Speaking of that 3rd round pick from Oakland, the Steelers made a small trade up from #79 (acquired in the Bryant deal) to #76 by sending #220 to Seattle to move up three spots. The Steelers then drafted perhaps Roethlisberger’s eventual replacement, Mason Rudolph.
Roethlisberger may not be a fan of the pick, but I am. I think Rudolph was the 5th best quarterback in this draft, so to get him in the middle of the 3rd round is good value. It isn’t clear how well Rudolph will transition to a pro style offense, but he was basically a robot in college. Landing in a spot like Pittsburgh where he can be seasoned for a few years was the best thing that could have happened to him.
With their own 3rd round pick Pittsburgh took massive offensive tackle Chukwuma Okorafor. He fits the draft range and investing in the offensive line is always a good idea.
Many people expected Allen to go on day two so he is good value in the 5th. Allen is really an in-the-box safety so he won’t be able to help cover Gronk, but considering the big, bad Jaguars offense embarrassed his defense, getting the best defensive talent at any position is a solid choice.
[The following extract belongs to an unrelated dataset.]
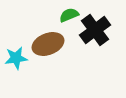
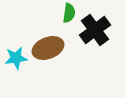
green semicircle: moved 2 px up; rotated 120 degrees clockwise
brown ellipse: moved 4 px down
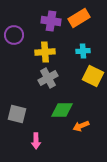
I really like Jaylen Samuels and believe the right coaching staff will be able to find a way to utilize him as a mismatch weapon.
I don’t think Frazier had a draftable grade or would have even been a priority free agent, but it’s the end of the 7th.
The Steelers didn’t reach until the end of the 7th, so whatever. Their other picks were either solid or good value and they added talented players. They also possibly drafted Roethlisberger’s successor, so this was a successful draft.